Pour prendre du recul, l’association a contacté plusieurs centres de sauvegarde à travers le pays. « Ils dressent effectivement le même constat à plus ou moins grande échelle, c’est une tendance nationale. Le seul qui nous a répondu « bah non écoutez, on n’a aucun problème » c’est la Corse, un cas de figure particulier. Sur l’île, il n’y a pas trop d’agriculture donc ça peut donner un indice… »

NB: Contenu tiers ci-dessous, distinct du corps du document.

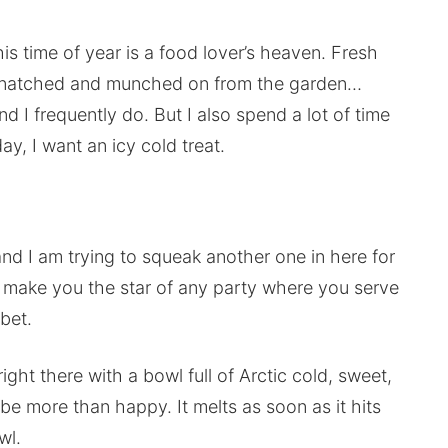
this time of year is a food lover’s heaven. Fresh
bs snatched and munched on from the garden…
d I frequently do. But I also spend a lot of time
ay, I want an icy cold treat.
and I am trying to squeak another one in here for
ll make you the star of any party where you serve
bet.
ight there with a bowl full of Arctic cold, sweet,
e more than happy. It melts as soon as it hits
wl.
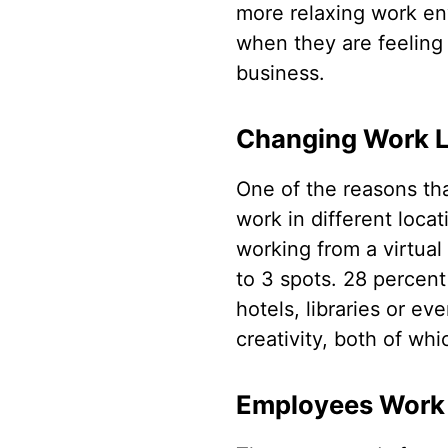
more relaxing work en
when they are feeling
business.
Changing Work Lo
One of the reasons tha
work in different locat
working from a virtual
to 3 spots. 28 percent
hotels, libraries or e
creativity, both of whi
Employees Work 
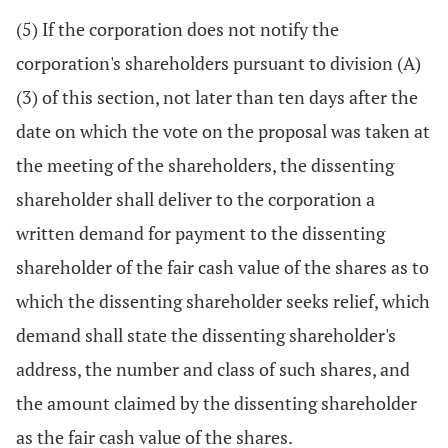
(5) If the corporation does not notify the
corporation's shareholders pursuant to division (A)
(3) of this section, not later than ten days after the
date on which the vote on the proposal was taken at
the meeting of the shareholders, the dissenting
shareholder shall deliver to the corporation a
written demand for payment to the dissenting
shareholder of the fair cash value of the shares as to
which the dissenting shareholder seeks relief, which
demand shall state the dissenting shareholder's
address, the number and class of such shares, and
the amount claimed by the dissenting shareholder
as the fair cash value of the shares.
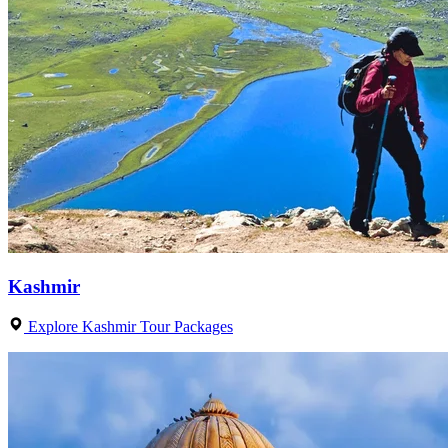
Kashmir
Explore Kashmir Tour Packages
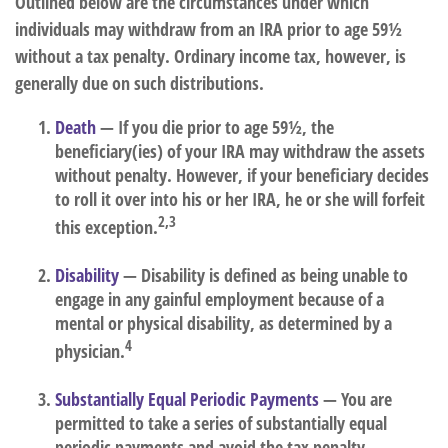
Outlined below are the circumstances under which
individuals may withdraw from an IRA prior to age 59½
without a tax penalty. Ordinary income tax, however, is
generally due on such distributions.
Death
— If you die prior to age 59½, the
beneficiary(ies) of your IRA may withdraw the assets
without penalty. However, if your beneficiary decides
to roll it over into his or her IRA, he or she will forfeit
2,3
this exception.
Disability
— Disability is defined as being unable to
engage in any gainful employment because of a
mental or physical disability, as determined by a
4
physician.
Substantially Equal Periodic Payments
— You are
permitted to take a series of substantially equal
periodic payments and avoid the tax penalty,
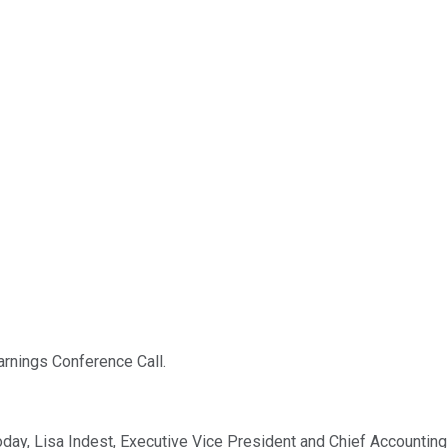
rnings Conference Call.
oday, Lisa Indest, Executive Vice President and Chief Accounting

Laure Prévost n’exclut aucune piste mais regrette que chacun y aille de son hypothèse hasardeuse : « En science pour avoir une certitude il faut faire des analyses et un certain nombre d’échantillons afin que ce soit représentatif. » Justement, une enquête suit son cours pour étudier en détails l’état physiologique des hérissons qui arrivent au centre de sauvegarde. Des organes sont prélevés chez les patients morts au cours des trois premiers jours, puis envoyés à des laboratoires spécialisés. Le CHENE a lancé un appel au financement participatif car les recherches coûtent cher : il faut ratisser large et tester, à tâtons, une multitude de facteurs. Avec l’aide d’une vétérinaire, les membres de l’association espèrent en savoir plus sur ce déclin des hérissons, en Normandie et ailleurs. Protégée depuis 1981, l’espèce risque de s’éteindre à moyen terme si rien ne bouge.